“We’re increasingly understanding that what people do online is a form of behavior we can read with machine learning algorithms, the same way we can read any other kind of data in the world,” lead author Johannes Eichstaedt, founding research scientist at the World Well-Being Project (WWBP) in Philadelphia, told Wired.
Eichstaedt’s team, co-led by H. Andrew Schwartz, a principal investigator of the WWBP, studied data from nearly 1,200 social media users who agreed to grant access to both their posts and their electronic medical records (EMR). Of those who participated, only 114 had dealt with depression in the past.
“For each of these 114 patients, we identified 5 random control patients without a diagnosis of depression in the EMR, examining only the Facebook data they created before the corresponding depressed patient’s first date of a recorded diagnosis of depression,” study authors wrote. “This allowed us to compare depressed and control patients’ data across the same time span and to model the prevalence of depression in the larger population.”
Researchers were then able to determine whether what they refer to as “depression-associated language markers” depicted “emotional and cognitive cues.” These included sadness, loneliness, hostility, rumination and increased self-reference.
The linguistic markers, according to researchers, could predict depression fairly accurately as soon as three months before the individual received a diagnosis.
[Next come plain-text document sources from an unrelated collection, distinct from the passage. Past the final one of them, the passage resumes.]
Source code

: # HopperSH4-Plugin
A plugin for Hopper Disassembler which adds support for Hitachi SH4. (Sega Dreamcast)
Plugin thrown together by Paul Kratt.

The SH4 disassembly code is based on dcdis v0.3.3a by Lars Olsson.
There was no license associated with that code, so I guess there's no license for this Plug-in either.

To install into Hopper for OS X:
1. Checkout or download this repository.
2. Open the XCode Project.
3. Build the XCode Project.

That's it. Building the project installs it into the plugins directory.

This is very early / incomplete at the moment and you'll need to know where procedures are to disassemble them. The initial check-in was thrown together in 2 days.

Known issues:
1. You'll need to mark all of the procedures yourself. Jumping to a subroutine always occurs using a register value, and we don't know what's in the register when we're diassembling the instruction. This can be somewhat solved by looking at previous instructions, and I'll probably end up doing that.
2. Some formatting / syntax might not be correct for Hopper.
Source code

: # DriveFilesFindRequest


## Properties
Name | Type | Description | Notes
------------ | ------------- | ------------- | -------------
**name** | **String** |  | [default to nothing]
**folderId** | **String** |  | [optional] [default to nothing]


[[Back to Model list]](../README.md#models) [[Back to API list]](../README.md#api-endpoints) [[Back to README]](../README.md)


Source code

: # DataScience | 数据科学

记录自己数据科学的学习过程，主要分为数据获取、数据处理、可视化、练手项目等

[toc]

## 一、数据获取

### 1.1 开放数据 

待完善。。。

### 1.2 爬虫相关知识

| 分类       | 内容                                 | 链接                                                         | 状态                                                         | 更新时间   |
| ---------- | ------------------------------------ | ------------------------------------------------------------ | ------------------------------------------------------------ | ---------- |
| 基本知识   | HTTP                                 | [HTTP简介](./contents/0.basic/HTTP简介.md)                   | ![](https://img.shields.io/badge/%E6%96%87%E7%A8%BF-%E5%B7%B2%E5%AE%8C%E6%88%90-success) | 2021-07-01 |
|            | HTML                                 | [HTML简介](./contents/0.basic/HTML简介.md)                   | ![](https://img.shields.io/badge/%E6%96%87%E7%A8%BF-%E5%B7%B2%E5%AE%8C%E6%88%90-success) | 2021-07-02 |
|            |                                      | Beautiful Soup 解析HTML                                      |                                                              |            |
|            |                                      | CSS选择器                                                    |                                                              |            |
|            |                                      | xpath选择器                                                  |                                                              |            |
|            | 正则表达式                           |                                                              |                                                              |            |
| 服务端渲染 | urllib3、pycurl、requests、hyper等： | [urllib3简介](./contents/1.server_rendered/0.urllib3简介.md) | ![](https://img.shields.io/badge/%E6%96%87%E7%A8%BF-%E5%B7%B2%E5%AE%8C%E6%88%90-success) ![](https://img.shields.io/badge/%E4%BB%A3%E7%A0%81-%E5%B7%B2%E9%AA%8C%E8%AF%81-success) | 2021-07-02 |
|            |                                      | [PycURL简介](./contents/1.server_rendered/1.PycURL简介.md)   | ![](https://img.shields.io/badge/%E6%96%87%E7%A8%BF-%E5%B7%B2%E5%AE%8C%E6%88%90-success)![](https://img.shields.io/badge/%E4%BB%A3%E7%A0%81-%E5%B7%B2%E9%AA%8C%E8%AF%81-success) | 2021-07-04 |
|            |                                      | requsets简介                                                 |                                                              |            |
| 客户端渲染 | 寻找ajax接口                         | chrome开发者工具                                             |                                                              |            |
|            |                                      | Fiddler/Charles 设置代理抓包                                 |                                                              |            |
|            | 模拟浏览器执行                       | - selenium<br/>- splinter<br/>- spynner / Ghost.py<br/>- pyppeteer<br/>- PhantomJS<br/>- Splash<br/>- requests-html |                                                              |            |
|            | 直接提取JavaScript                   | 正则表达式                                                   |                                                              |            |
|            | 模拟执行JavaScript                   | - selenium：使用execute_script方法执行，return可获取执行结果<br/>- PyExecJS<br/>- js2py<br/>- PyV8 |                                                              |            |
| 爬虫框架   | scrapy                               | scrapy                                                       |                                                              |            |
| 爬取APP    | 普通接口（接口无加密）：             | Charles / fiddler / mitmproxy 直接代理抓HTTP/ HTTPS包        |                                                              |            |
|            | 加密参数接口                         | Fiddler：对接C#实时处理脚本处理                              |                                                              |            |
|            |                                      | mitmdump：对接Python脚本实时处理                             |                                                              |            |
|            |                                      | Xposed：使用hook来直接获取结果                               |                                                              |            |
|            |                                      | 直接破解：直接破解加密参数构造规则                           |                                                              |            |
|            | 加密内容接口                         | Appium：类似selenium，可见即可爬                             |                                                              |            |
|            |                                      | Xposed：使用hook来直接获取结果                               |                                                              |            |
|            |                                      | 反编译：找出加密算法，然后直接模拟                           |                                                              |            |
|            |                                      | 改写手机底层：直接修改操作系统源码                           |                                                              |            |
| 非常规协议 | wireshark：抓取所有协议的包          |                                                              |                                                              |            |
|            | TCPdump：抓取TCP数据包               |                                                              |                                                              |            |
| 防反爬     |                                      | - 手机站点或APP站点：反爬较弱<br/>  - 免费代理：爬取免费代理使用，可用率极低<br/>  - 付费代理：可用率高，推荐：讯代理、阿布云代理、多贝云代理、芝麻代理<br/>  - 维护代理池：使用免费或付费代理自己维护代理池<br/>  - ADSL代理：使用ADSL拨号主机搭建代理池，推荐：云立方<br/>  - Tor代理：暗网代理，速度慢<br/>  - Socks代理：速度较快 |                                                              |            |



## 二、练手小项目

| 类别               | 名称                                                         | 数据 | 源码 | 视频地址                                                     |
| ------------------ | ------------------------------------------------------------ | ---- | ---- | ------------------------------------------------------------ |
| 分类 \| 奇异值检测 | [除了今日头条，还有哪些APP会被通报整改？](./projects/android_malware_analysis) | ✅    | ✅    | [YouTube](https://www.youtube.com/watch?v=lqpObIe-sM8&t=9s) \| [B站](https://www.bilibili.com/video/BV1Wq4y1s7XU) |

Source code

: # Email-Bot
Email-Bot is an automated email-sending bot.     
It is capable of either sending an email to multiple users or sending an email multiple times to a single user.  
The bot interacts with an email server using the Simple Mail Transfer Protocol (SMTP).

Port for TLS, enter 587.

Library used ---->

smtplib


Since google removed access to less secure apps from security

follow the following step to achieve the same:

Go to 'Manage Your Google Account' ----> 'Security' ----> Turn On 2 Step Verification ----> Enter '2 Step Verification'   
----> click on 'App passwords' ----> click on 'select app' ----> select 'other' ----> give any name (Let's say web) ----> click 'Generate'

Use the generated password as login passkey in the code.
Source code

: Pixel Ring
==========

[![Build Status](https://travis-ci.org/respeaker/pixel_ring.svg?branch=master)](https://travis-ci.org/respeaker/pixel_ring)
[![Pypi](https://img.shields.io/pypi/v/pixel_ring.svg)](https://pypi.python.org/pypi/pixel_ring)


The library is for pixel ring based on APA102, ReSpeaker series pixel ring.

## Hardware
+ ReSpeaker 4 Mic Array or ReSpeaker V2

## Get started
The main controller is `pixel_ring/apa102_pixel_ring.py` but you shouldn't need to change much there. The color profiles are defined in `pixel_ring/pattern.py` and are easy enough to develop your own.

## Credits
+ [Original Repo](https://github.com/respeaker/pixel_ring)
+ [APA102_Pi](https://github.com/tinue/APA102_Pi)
Still, Eichstaedt says, there is a different method before turning to social media as a reliable tool to diagnose depression. “It would be irresponsible to take this tool and use it to say: You’re depressed, you’re not depressed,” he told Wired.
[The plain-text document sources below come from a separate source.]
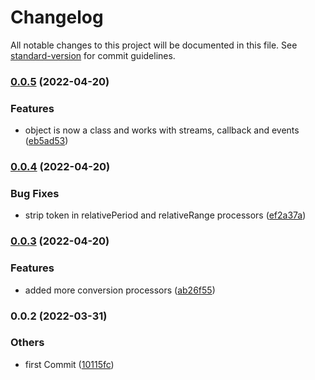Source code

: # Changelog

All notable changes to this project will be documented in this file. See [standard-version](https://github.com/conventional-changelog/standard-version) for commit guidelines.

### [0.0.5](https://bitbucket.org/ttessarolo/italian-human-to-date/branches/compare/v0.0.4%0Dv0.0.5) (2022-04-20)


### Features

* object is now a class and works with streams, callback and events ([eb5ad53](https://github.com/ttessarolo/italian-human-to-date/commits/eb5ad53f262ddb1eb6ba513b32e94a8fb9ec83d7))

### [0.0.4](https://bitbucket.org/ttessarolo/italian-human-to-date/branches/compare/v0.0.3%0Dv0.0.4) (2022-04-20)


### Bug Fixes

* strip token in relativePeriod and relativeRange processors ([ef2a37a](https://github.com/ttessarolo/italian-human-to-date/commits/ef2a37ab649251f5447117d9d30f6fef8cea24c1))

### [0.0.3](https://bitbucket.org/ttessarolo/italian-human-to-date/branches/compare/v0.0.2%0Dv0.0.3) (2022-04-20)


### Features

* added more conversion processors ([ab26f55](https://github.com/ttessarolo/italian-human-to-date/commits/ab26f552f16c9cfd27610246d27af5727d8e87a3))

### 0.0.2 (2022-03-31)


### Others

* first Commit ([10115fc](https://github.com/ttessarolo/italian-human-to-date/commits/10115fcf1266ef8bf6239eb8c42362f13c449408))
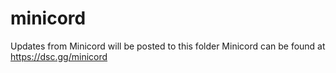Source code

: # minicord
Updates from Minicord will be posted to this folder
Minicord can be found at https://dsc.gg/minicord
Eichstaedt also stated that the social media algorithm is comparable to a DNA analysis.
“Social media data contain markers akin to the genome,” Eichstaedt said, according to Medical News Today. “With surprisingly similar methods to those used in genomics, we can comb social media data to find these markers. Depression appears to be something quite detectable in this way; it really changes people’s use of social media in a way that something like skin disease or diabetes doesn’t.”
Eichstaedt says he is hopeful one day that this type of information could prove helpful in making diagnoses and treatments.
“The hope is that one day, these screening systems can be integrated into systems of care,” he said. “This tool raises yellow flags; eventually the hope is that you could directly funnel people it identifies into scalable treatment modalities.”